As diferenças de gastos acabam causando tensões entre os vizinhos. Apesar disso, especialistas dizem que muitos progressos foram obtidos em Nuevo Pachacutec, sobretudo em termos de empoderamento das pessoas.
Yycella conseguiu abastecer sua casa com água, mas paga caro por isso "Mesmo que (a situação) não esteja perfeita, melhorou consideravelmente", afirma o engenheiro Osvaldo Caceres, da Alternativa.
"A infraestrutura é gerenciada por eles, para eles. A população local sabe o que quer, mas entende que tem de participar para consegui-lo."
"Quando chegamos aqui, era tudo deserto - não havia estradas, apenas areia", diz Ycella Bonilla, outra moradora de Nuevo Pachacutec.
Ela mostra, orgulhosa, cômodos recém-construídos em sua casa: um banheiro e uma lavanderia, que ela fez com a ajuda de microcrédito.
Ycella diz que são "unidades de dignidade".
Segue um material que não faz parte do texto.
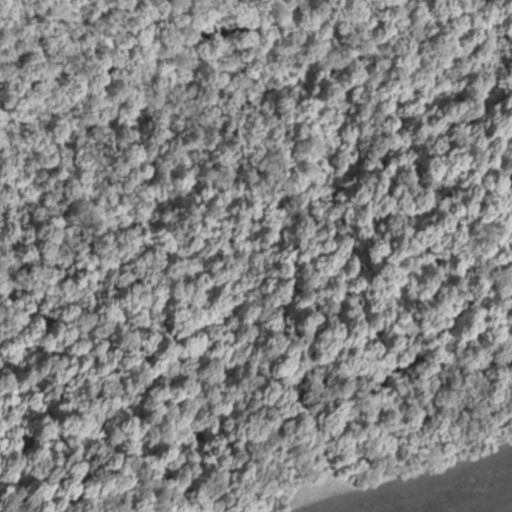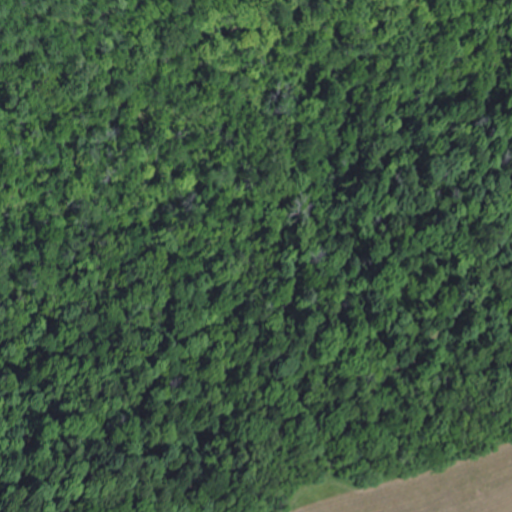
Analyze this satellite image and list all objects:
road: (462, 479)
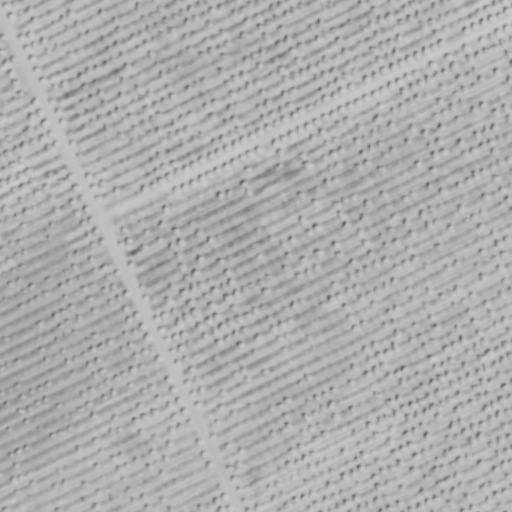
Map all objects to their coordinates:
road: (106, 267)
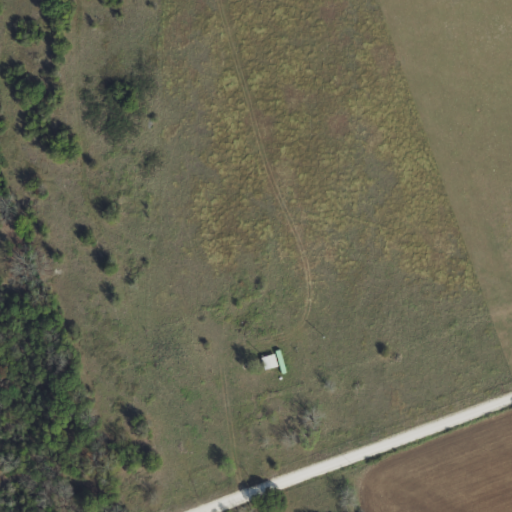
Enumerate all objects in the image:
building: (266, 361)
road: (347, 451)
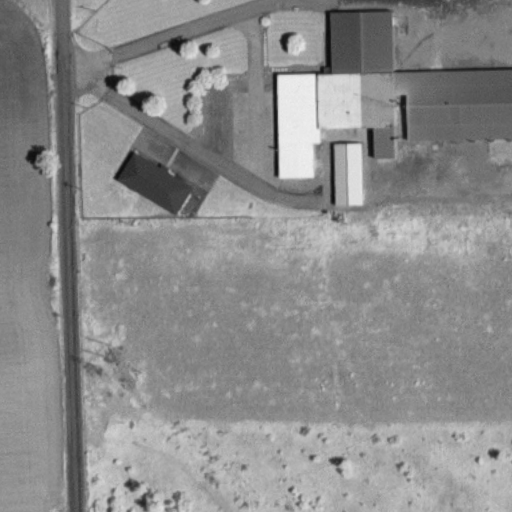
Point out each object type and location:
building: (380, 97)
road: (64, 255)
power tower: (107, 356)
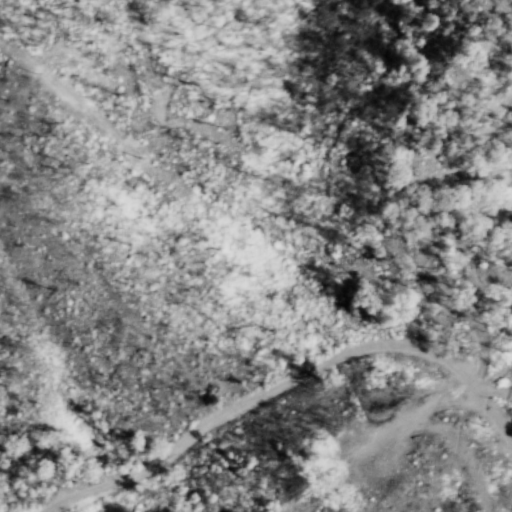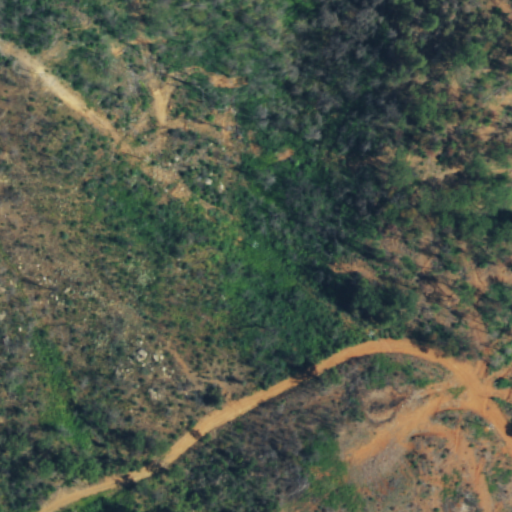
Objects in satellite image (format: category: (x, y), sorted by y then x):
road: (255, 424)
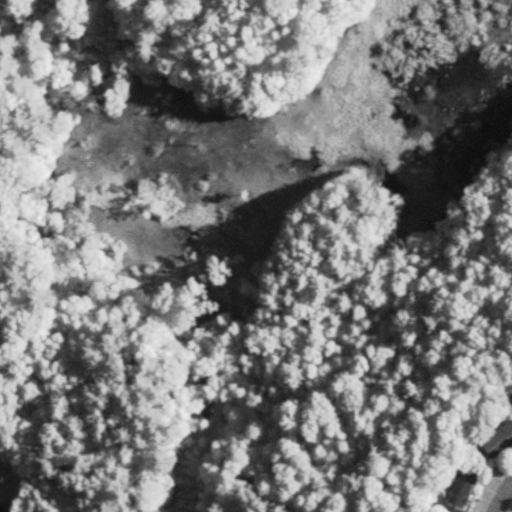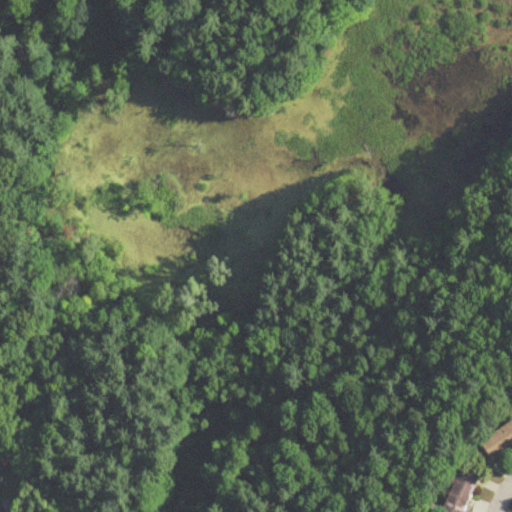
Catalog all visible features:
building: (499, 442)
building: (1, 479)
building: (463, 491)
road: (502, 497)
building: (3, 509)
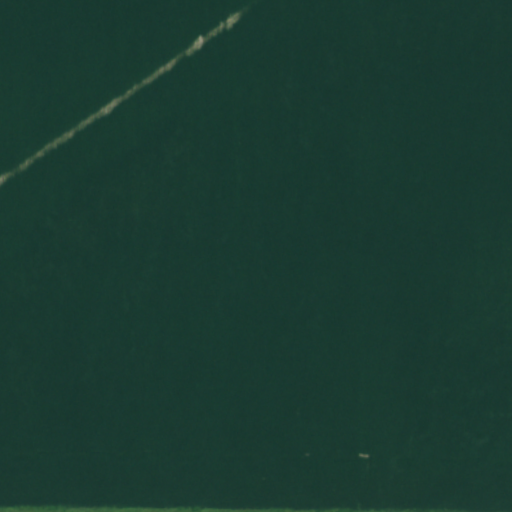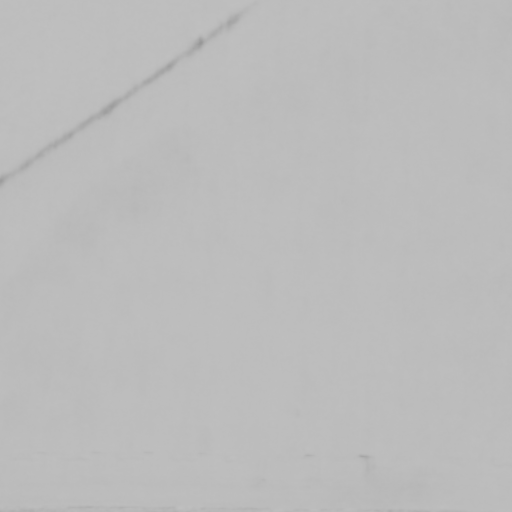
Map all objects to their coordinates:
road: (256, 505)
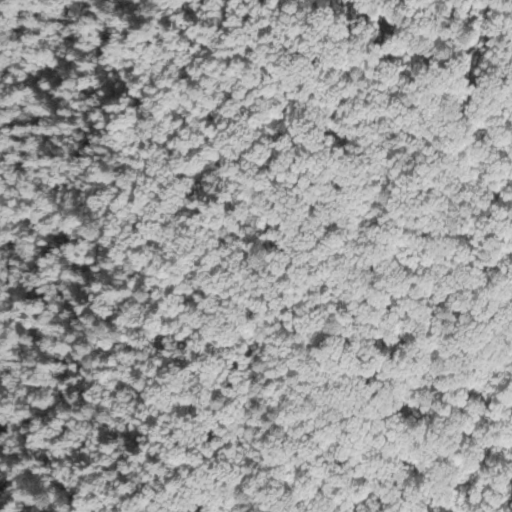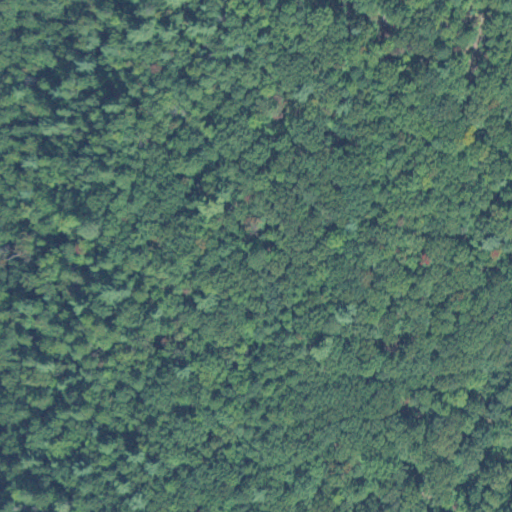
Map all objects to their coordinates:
road: (268, 163)
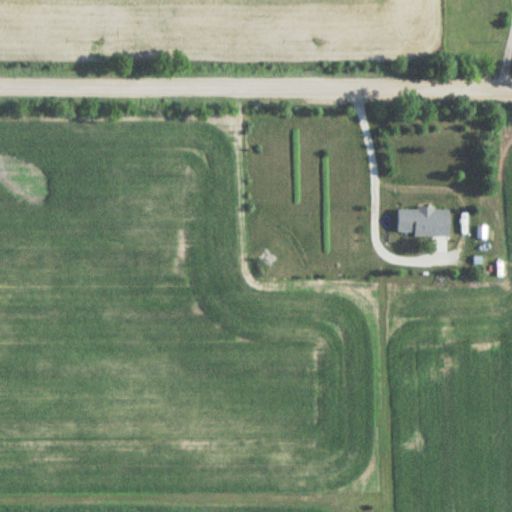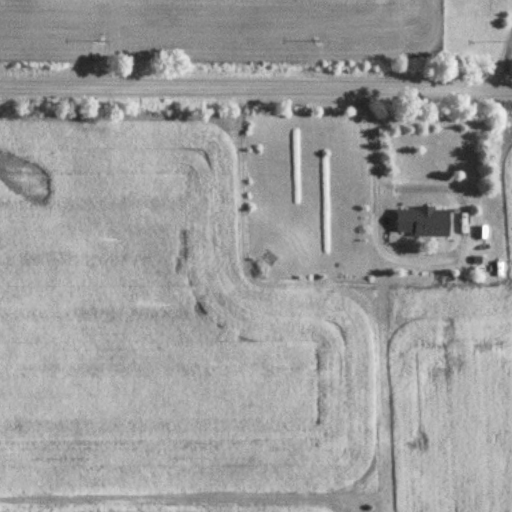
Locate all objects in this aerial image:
road: (505, 62)
road: (255, 89)
building: (422, 223)
road: (407, 261)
Mas, apesar desse avanço, ela e sua família ainda pagam caro pela água. Ela tem uma mangueira e uma chave, que acopla a cada ponto de água. Paga cerca de R$ 60 por mês.
O esforço pelo desenvolvimento e a necessidade de contar com recursos como a água não se restringe a Nuevo Pachacutec.
Perto dali, em Lima, negociadores do clima tentam buscar alternativas para dilemas semelhantes que se repetem em diversos lugares do mundo.
Em reunião da Conferência da ONU sobre mudanças climáticas, que se encerra nesta sexta-feira no Peru, os negociadores debatem como conciliar as necessidades de uma população mundial crescente com as ameaças que isso causa ao planeta.
O engenheiro Osvaldo Caceres diz que, assim como os problemas da água começam a ser equacionados em Nuevo Pachacutec, a batalha climática global talvez possa ser vencida, se todos fizerem sua parte.
"Cada agente dessa cadeia tem de assumir responsabilidade pelo que tem de fazer", opina. "Governos, autoridades e obviamente o povo, todos têm de agir. Não há outro modo."